# Kindle (3rd gen i think) Help.?



## vampirecookie2 (Aug 5, 2012)

Hi. I was given a Kindle as a gift a few months ago (feb) I think it is 3rd gen. (not touch screen. or the one with a QWERTY keyboard). Yesterday I charged it and in the evening I turned it on and it was fully functional (including the online capabilities).
Today I went to turn it on. I press and hold the button down. the green light appears and stays stationary for about 5 seconds before the green light flashes 3 times and then the light turns off. Nothing happens on the screen, it just stays white. I tried it many times to turn on, including put it onto charge throughout the day and trying again.
I looked for a reset button but there is not a button there. There is though two little squares at the bottom of the kindle with a piece of metal on the middle.
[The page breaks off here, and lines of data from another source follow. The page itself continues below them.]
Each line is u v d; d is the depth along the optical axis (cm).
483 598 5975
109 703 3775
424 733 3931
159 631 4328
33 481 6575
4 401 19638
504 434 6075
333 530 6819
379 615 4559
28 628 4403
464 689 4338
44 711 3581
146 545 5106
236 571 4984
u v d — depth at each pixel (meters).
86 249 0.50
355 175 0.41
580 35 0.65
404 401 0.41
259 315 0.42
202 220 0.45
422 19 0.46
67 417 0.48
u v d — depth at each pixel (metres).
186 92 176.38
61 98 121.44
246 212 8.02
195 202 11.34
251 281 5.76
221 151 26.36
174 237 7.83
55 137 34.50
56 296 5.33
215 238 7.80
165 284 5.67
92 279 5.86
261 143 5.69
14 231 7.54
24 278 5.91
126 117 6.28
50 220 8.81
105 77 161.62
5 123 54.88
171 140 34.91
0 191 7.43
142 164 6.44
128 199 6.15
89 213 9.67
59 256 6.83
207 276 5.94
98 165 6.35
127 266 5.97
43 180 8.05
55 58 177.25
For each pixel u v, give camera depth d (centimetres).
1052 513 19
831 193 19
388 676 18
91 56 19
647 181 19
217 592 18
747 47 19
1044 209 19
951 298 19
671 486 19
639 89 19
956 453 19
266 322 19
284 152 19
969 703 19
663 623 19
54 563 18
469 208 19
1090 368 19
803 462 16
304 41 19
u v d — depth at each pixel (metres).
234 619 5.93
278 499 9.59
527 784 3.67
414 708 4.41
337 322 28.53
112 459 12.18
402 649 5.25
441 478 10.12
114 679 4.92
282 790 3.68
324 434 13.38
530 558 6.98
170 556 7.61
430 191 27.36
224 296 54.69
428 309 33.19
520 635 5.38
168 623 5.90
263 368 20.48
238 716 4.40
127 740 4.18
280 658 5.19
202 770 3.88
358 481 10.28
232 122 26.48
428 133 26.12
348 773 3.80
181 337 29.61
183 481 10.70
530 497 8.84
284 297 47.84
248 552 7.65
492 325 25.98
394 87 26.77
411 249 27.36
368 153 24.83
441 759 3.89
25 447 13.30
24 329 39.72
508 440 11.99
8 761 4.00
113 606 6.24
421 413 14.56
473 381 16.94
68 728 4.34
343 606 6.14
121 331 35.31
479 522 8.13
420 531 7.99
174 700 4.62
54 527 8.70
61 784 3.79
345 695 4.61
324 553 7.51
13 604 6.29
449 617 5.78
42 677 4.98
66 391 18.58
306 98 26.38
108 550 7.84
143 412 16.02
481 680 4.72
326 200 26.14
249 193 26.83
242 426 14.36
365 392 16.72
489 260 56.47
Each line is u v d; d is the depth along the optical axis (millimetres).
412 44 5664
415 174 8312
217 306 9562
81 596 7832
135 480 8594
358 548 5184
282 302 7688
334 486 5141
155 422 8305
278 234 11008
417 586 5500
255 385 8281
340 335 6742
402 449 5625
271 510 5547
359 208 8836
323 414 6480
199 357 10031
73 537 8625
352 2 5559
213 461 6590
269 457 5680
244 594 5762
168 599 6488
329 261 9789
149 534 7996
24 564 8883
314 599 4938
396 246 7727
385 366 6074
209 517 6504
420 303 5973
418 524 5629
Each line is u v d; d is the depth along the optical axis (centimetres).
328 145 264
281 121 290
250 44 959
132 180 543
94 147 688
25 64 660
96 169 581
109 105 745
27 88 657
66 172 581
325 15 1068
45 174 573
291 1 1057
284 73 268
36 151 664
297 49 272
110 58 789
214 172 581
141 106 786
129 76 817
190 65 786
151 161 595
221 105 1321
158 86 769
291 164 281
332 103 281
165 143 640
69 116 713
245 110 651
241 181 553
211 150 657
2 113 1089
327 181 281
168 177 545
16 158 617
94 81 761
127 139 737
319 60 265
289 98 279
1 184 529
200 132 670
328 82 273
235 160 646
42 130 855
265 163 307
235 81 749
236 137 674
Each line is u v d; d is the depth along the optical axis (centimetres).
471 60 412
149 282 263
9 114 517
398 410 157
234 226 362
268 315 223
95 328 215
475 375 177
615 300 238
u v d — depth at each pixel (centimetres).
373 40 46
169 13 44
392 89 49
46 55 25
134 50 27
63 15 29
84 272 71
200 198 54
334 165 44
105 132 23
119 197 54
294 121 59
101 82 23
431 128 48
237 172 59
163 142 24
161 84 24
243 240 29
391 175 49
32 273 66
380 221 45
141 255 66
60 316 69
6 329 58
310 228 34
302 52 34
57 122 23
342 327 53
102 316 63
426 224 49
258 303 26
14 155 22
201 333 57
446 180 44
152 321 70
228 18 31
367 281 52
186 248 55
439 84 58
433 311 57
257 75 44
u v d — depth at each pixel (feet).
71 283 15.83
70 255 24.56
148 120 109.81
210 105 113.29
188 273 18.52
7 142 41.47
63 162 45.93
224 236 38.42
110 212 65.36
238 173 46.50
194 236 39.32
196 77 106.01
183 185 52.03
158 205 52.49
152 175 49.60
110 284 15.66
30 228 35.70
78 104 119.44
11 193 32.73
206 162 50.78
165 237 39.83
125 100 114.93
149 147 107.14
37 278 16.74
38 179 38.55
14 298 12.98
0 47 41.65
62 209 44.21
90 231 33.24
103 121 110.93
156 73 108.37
Any ideas? Thanks


----------



## spatha (Jun 20, 2011)

If I remember correctly, the way to restart a Kindle 3 is to hold down the power button for 15 seconds. Have you tried that?


----------



## smartmoss (Aug 7, 2012)

Yes it's correct! ^^

''you can perform a hard reset by sliding and holding the power button for 15 seconds.''

This might be usefull:
http://www.greenm3.com/gdcblog/2010...-frozen-kindle-3-a-15-second-fix-to-hard.html

/smartmoss


----------